Contrary to the above, as of August 1998, the licensee did not report to the Commission all transfers of devices to persons for use under a general license. Specifically, the licensee transferred devices to persons for use under a general license during the fourth calendar quarter of 1997 and the first calendar quarter of 1998 and did not submit the required quarterly reports. (01023)
|These violations represent
a Severity Level III problem (Supplements VI and VII).
|C.||Condition 11.B of License No. 29-30342-01
identifies the Radiation Safety Officer (RSO) by name.
Contrary to the above, from June 30, 1998 to November 12, 1998, the individual named as the RSO on the license was no longer the RSO. Specifically, as of June 30, 1998, the individual named as the RSO was no longer employed by the licensee during that time, and a license amendment naming a new RSO was not submitted to the NRC until November 9, 1998, and not approved until November 12, 1998. (02014)

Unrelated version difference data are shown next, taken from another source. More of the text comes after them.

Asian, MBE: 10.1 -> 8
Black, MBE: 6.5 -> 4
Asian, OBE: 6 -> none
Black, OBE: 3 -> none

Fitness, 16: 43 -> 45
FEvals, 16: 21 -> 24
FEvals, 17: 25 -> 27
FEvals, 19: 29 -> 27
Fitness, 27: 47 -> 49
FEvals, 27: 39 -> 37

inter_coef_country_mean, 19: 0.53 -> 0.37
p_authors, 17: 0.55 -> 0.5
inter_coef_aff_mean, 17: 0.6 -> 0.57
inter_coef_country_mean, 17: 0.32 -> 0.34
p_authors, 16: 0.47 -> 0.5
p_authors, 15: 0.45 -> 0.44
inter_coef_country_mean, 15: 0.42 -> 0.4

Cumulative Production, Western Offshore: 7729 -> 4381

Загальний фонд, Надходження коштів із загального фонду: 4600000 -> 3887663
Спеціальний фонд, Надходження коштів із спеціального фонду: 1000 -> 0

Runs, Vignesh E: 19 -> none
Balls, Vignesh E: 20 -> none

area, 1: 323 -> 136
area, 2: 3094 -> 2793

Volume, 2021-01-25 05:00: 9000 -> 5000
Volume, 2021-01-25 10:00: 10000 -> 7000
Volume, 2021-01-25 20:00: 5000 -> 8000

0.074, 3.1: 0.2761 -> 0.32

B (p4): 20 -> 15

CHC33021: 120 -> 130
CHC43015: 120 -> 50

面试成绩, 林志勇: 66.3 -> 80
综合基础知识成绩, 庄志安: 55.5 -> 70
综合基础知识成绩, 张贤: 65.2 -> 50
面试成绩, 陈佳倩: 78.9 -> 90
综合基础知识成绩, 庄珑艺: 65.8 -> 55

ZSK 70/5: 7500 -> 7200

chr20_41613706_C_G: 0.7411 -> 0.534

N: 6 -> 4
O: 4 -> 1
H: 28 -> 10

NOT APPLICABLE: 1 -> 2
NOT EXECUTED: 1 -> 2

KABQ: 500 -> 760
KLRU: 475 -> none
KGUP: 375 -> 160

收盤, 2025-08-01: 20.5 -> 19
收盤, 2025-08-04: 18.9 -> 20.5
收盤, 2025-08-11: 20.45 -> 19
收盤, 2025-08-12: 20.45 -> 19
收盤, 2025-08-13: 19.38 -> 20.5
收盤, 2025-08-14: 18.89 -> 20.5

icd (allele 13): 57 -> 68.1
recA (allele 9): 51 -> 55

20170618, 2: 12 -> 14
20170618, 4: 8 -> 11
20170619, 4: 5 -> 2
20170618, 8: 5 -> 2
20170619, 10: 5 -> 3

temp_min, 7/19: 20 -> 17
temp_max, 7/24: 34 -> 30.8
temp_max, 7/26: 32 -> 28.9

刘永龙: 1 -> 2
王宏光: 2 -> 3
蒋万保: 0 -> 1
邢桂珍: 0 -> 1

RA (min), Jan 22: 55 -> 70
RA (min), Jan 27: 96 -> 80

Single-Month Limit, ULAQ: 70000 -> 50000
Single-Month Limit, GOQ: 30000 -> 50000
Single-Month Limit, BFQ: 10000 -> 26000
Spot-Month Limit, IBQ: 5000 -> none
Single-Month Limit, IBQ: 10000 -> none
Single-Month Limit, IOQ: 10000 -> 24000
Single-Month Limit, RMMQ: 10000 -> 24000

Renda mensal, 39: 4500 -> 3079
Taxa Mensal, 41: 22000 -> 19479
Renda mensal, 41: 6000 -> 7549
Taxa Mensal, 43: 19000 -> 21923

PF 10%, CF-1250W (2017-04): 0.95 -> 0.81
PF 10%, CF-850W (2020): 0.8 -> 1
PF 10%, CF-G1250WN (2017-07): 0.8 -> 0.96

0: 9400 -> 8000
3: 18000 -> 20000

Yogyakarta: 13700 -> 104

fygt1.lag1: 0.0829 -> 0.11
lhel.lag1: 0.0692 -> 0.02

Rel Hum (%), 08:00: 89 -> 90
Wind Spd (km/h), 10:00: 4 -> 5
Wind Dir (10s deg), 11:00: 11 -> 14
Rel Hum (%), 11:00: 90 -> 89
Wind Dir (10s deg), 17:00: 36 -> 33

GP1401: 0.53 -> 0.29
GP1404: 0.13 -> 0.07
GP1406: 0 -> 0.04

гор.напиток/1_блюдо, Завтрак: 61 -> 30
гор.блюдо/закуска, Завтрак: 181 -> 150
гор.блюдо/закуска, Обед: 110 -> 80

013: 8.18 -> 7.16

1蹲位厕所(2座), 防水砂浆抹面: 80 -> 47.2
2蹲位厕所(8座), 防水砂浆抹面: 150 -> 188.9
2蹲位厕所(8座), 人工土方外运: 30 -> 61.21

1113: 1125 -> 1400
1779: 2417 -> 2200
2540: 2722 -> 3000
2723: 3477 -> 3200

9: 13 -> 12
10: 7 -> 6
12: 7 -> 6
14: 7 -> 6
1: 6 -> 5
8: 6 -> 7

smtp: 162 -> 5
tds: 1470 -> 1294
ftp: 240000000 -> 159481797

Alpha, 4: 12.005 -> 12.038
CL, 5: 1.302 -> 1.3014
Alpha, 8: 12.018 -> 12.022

This is a Severity Level IV violation (Supplement VI)
The NRC has concluded that information regarding the reason for the violations, and the corrective actions taken and planned to correct the violation and prevent recurrence were adequately described during inspection, and are already adequately addressed on the docket in the licensee's letters dated August 28, 1998, and August 12, 1999. However, you are required to submit a written statement or explanation pursuant to 10 CFR 2.201 if the description therein does not accurately reflect your corrective actions or your position. In that case, or if you choose to respond, clearly mark your response as a "Reply to a Notice of Violation," and send it to the U.S. Nuclear Regulatory Commission, ATTN: Document Control Desk, Washington, DC 20555 with a copy to the Regional Administrator, Region I, within 30 days of the date of the letter transmitting this Notice of Violation (Notice).
If you contest this enforcement action, you should also provide a copy of your response, with the basis for your denial, to the Director, Office of Enforcement, United States Nuclear Regulatory Commission, Washington, DC 20555-0001.
If you choose to respond, your response will be placed in the NRC Public Document Room (PDR). Therefore, to the extent possible, the response should not include any personal privacy or proprietary information so that it can be placed in the PDR without redaction.